Ministerie van Volksgezondheid, Welzijn en Sport

Nieuwsbericht, 29-4-2004

Ross voor anticonceptie verstandelijk gehandicapten

Het belang van het toekomstige kind staat voor staatssecretaris Ross voorop als het gaat om de vraag of mensen met een verstandelijke handicap in alle gevallen kinderen moeten kunnen krijgen. Zij kiest voor de lijn van verantwoord ouderschap.

In een brief aan de Tweede Kamer geeft de staatssecretaris haar standpunt op het advies `Anticonceptie voor mensen met een verstandelijke handicap' van de Gezondheidsraad uit 2002. Oud-minister Borst van VWS had al in 1999 om dit advies gevraagd.
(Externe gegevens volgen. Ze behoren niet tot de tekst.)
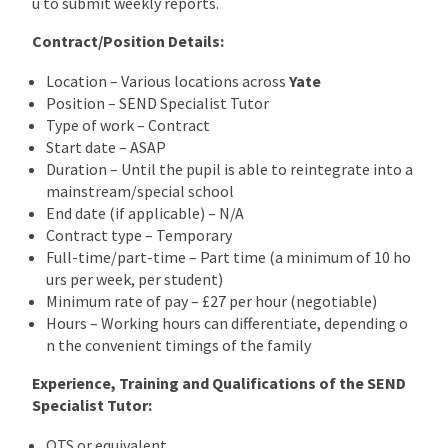
u to submit weekly reports.
Contract/Position Details:
Location – Various locations across
Yate
Position – SEND Specialist Tutor
Type of work – Contract
Start date – ASAP
Duration – Until the pupil is able to reintegrate into a
mainstream/special school
End date (if applicable) – N/A
Contract type – Temporary
Full-time/part-time – Part time (a minimum of 10 ho
urs per week, per student)
Minimum rate of pay – £27 per hour (negotiable)
Hours – Working hours can differentiate, depending o
n the convenient timings of the family
Experience, Training and Qualifications of the SEND
Specialist Tutor:
QTS or equivalent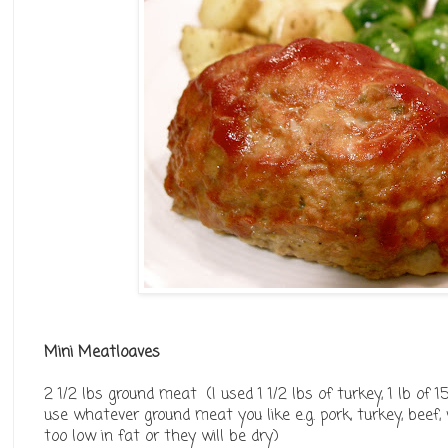
Mini Meatloaves
2 1/2 lbs ground meat (I used 1 1/2 lbs of turkey, 1 lb of 
use whatever ground meat you like e.g. pork, turkey, beef, 
too low in fat or they will be dry)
Ross heeft, om tot een weloverwogen standpunt te komen, zelf uitvoerig informatie ingewonnen in het veld. "Het beeld dat geschetst werd is verre van positief", schrijft zij in haar brief. Zo zijn verstandelijk gehandicapte ouders voor de opvoeding vaak geheel afhankelijk van de steun van derden en is er vaak sprake van verwaarlozing van kinderen. De staatssecretaris komt dan ook tot de volgende conclusie: "Als verantwoord ouderschap uitsluitend mogelijk is dankzij een ondersteunend netwerk, dan moet een ontmoedigingsbeleid worden gevoerd. Prioriteit heeft inzetten op anticonceptie en op voorlichting over seksualiteit."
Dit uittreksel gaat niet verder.